■ **Given records**:
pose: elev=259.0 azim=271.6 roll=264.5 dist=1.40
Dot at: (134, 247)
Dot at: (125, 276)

...

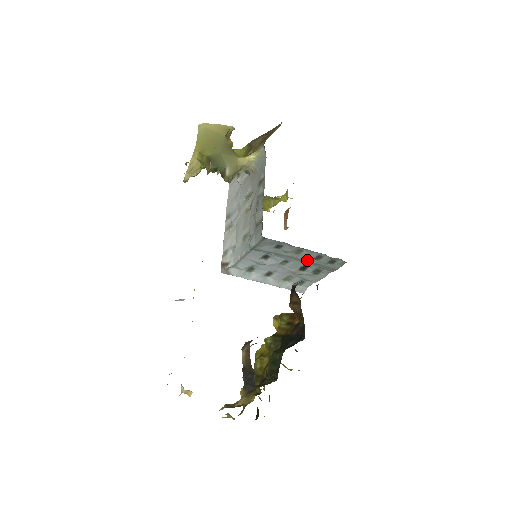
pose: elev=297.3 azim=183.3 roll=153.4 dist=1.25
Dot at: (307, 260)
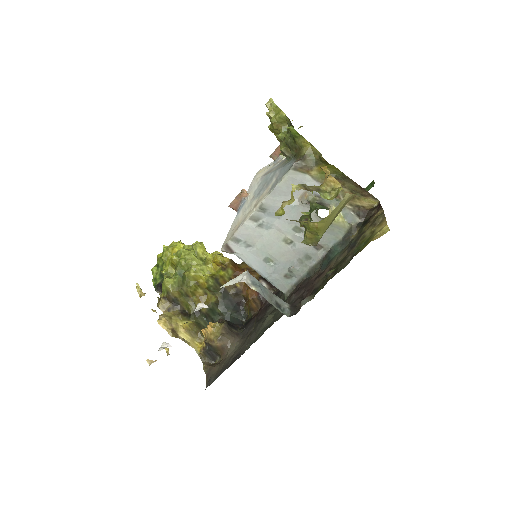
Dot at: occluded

■ **Problem statement**: Quote the data above verbatim, starting at the line that contains "pose: elev=297.3 azim=183.3" and ending at the line that contains "Dot at: occluded", with both of those lines included. Leave the pictures out of your answer.

■ **Output of the task**:
pose: elev=297.3 azim=183.3 roll=153.4 dist=1.25
Dot at: (307, 260)
Dot at: occluded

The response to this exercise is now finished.